Une mort trop suspecte pour avoir été naturelle


Les assassins sont parmi nous !



J’ai aussi demandé au biographe officiel de Daniel Johnson, le journaliste Pierre Godin, qui a fait des recherches exhaustives pour la rédaction de son livre, s’il avait jamais vu un rapport d’autopsie ou d’analyse toxicologiques. Il m’a dit n’en avoir pas vu, croyant qu’un médecin (complaisant ?) avait tout simplement signé le certificat de décès avant les funérailles et l’inhumation.

J’ai aussi demandé à un autre proche de Daniel Johnson, l’ancien député Antonio Flamand, ce qu’il en sait et il m’a affirmé qu’il a toujours pensé que le décès de M. Johnson était louche. Et dernièrement, j’ai aussi saisi l’ancien ministre des Affaires culturelles, Denis Vaugeois, du dossier. Il semble s’y intéresser de près, car tout ce qui touche Daniel Johnson le passionne.

Or, la loi stipule bien que, sur le corps de toute personne qui décède hors de son domicile ou d’un établissement hospitalier, une autopsie doit être pratiquée. Pourquoi, si jamais on en a pratiqué une sur la dépouille de l »ami québécois de de Gaulle, la cache-t-on depuis près de 50 ans ? Je crois pour ma part qu’elle n’existe pas et qu’on a expédié le corps vite fait au cimetière afin qu’il disparaisse avec ses idées de souveraineté dans les limbes de l’histoire.

Un autre élément troublant dans cette histoire non résolue, qui fera l’objet d’enquête des historiens, demeure le fait que, de son vivant, Daniel Johnson avait précisé qu’à sa mort (il se savait cardiaque), il souhaitait une autopsie afin de dissiper tout doute, comme ça avait été le cas lorsque Maurice Duplessis est décédé lors d’un voyage à Schefferville. Toutes sortes de rumeurs avaient alors couru sur les causes du décès du grand timonier de l’Union nationale.
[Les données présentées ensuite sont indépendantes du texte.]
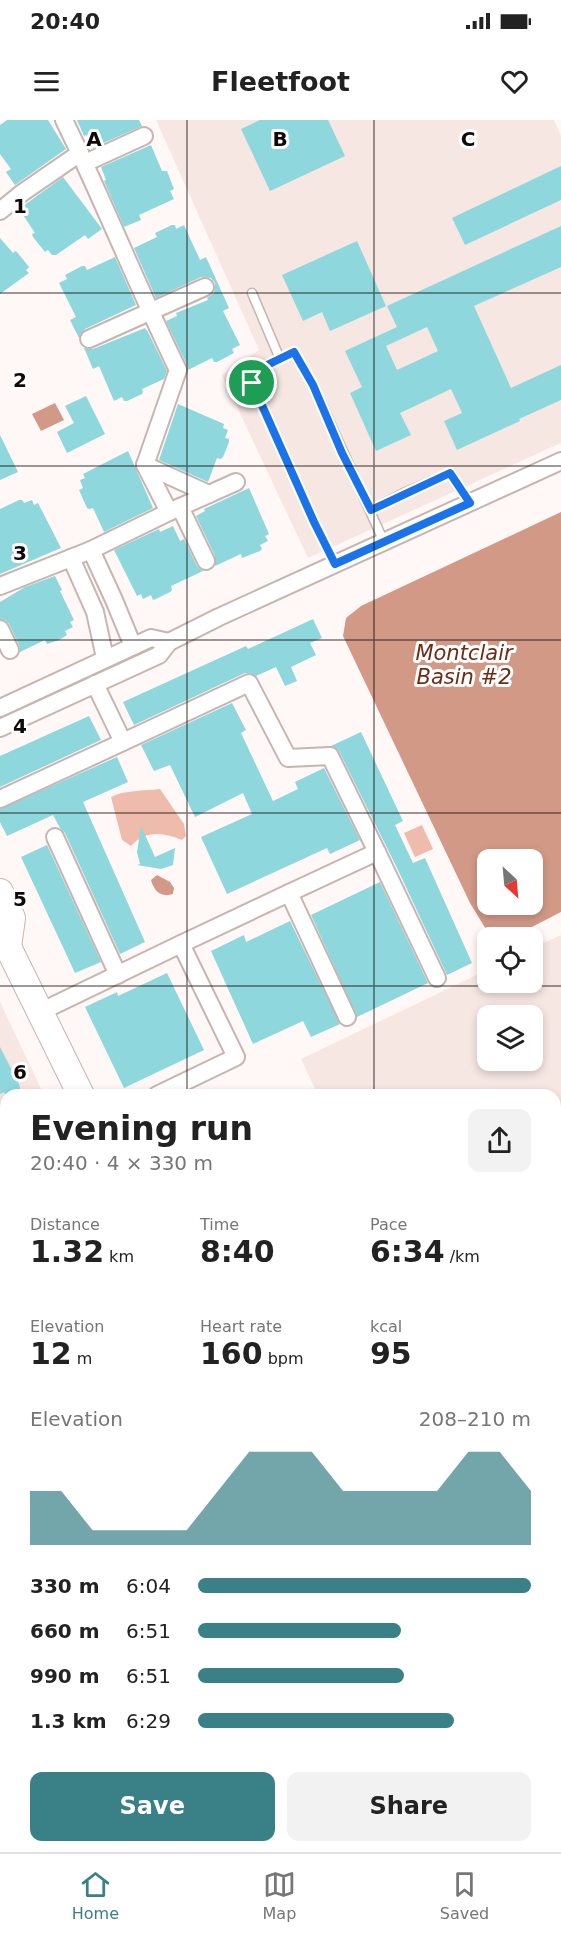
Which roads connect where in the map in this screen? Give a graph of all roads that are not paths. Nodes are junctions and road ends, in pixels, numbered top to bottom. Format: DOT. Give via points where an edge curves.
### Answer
graph roads {
  1 [pos="64,120"];
  2 [pos="144,136"];
  3 [pos="82,158"];
  4 [pos="0,211"];
  5 [pos="205,287"];
  6 [pos="252,293"];
  7 [pos="150,311"];
  8 [pos="89,339"];
  9 [pos="280,359"];
  10 [pos="561,461"];
  11 [pos="145,465"];
  12 [pos="236,482"];
  13 [pos="209,494"];
  14 [pos="470,503"];
  15 [pos="174,510"];
  16 [pos="371,510"];
  17 [pos="384,542"];
  18 [pos="91,550"];
  19 [pos="71,558"];
  20 [pos="206,561"];
  21 [pos="335,564"];
  22 [pos="0,586"];
  23 [pos="0,630"];
  24 [pos="169,642"];
  25 [pos="133,646"];
  26 [pos="10,650"];
  27 [pos="105,658"];
  28 [pos="95,684"];
  29 [pos="0,708"];
  30 [pos="0,728"];
  31 [pos="123,742"];
  32 [pos="0,799"];
  33 [pos="55,837"];
  34 [pos="377,852"];
  35 [pos="0,892"];
  36 [pos="289,893"];
  37 [pos="181,944"];
  38 [pos="3,946"];
  39 [pos="118,975"];
  40 [pos="437,978"];
  41 [pos="40,1012"];
  42 [pos="347,1017"];
  43 [pos="78,1089"];
  44 [pos="170,1089"];
  1 -- 3 [label="street"];
  2 -- 3 [label="street"];
  3 -- 4 [label="street" via="22,193"];
  3 -- 7 [label="street"];
  5 -- 7 [label="street"];
  6 -- 9 [label="lane"];
  7 -- 8 [label="street"];
  7 -- 11 [label="street" via="178,370"];
  9 -- 16 [label="lane" via="294,352"];
  9 -- 21 [label="lane" via="255,371 252,383"];
  10 -- 14 [label="street"];
  11 -- 13 [label="street"];
  11 -- 15 [label="street"];
  12 -- 13 [label="street"];
  13 -- 15 [label="street"];
  14 -- 16 [label="lane" via="450,473"];
  14 -- 17 [label="street"];
  15 -- 18 [label="street"];
  15 -- 20 [label="street"];
  16 -- 17 [label="lane"];
  17 -- 21 [label="street"];
  18 -- 19 [label="street"];
  18 -- 25 [label="street"];
  19 -- 22 [label="street"];
  19 -- 27 [label="street" via="95,612"];
  21 -- 24 [label="street"];
  23 -- 26 [label="street"];
  24 -- 25 [label="street" via="151,638"];
  24 -- 28 [label="street" via="159,655"];
  25 -- 27 [label="street"];
  27 -- 29 [label="street"];
  28 -- 30 [label="street"];
  28 -- 31 [label="street"];
  31 -- 32 [label="street"];
  31 -- 34 [label="street" via="249,683 288,758 330,756"];
  33 -- 39 [label="street"];
  34 -- 36 [label="street"];
  34 -- 40 [label="street"];
  35 -- 38 [label="main road" via="12,918"];
  36 -- 37 [label="street"];
  36 -- 42 [label="street"];
  37 -- 39 [label="street"];
  37 -- 44 [label="street" via="236,1057"];
  38 -- 41 [label="main road"];
  39 -- 41 [label="street"];
  41 -- 43 [label="main road"];
}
Or, à la lumière de mes recherches sur une période de plusieurs années, il appert que cette autopsie n’aurait pas été pratiquée. Et, si jamais elle l’a été, pourquoi avoir caché ses conclusions et pourquoi ne pas avoir révélé celles des analyses toxicologiques qui auraient pu confirmer le témoignage de « Jacky » , celle qui m’a révélé qu’elle était convaincue que son ami Daniel Johnson avait été assassiné en septembre 1968 par des gens qui avaient intérêt à sa disparition.

Quand on connaît les méthodes des services secrets à travers le monde (les nôtres travaillaient main dans la main avec la CIA), il ne serait donc pas surprenant que pour sauver le Canada, on ait décidé en haut lieu de mettre fin aux jours du grand trouble-fête Johnson, celui-là même qui avait osé offrir à Pierre Bourgault, du RIN (Rassemblement pour l’indépendance nationale) de se joindre à lui pour libérer le Québec.

L’Histoire jugera et j’espère que d’autres témoins se manifesteront à la suite de cette publication qui, je l’espère, saura ébranler les colonnes du temple.



Pour paraphraser Zola :

J’ACCUSE LES ASSASSINS DE DANIEL JOHNSON.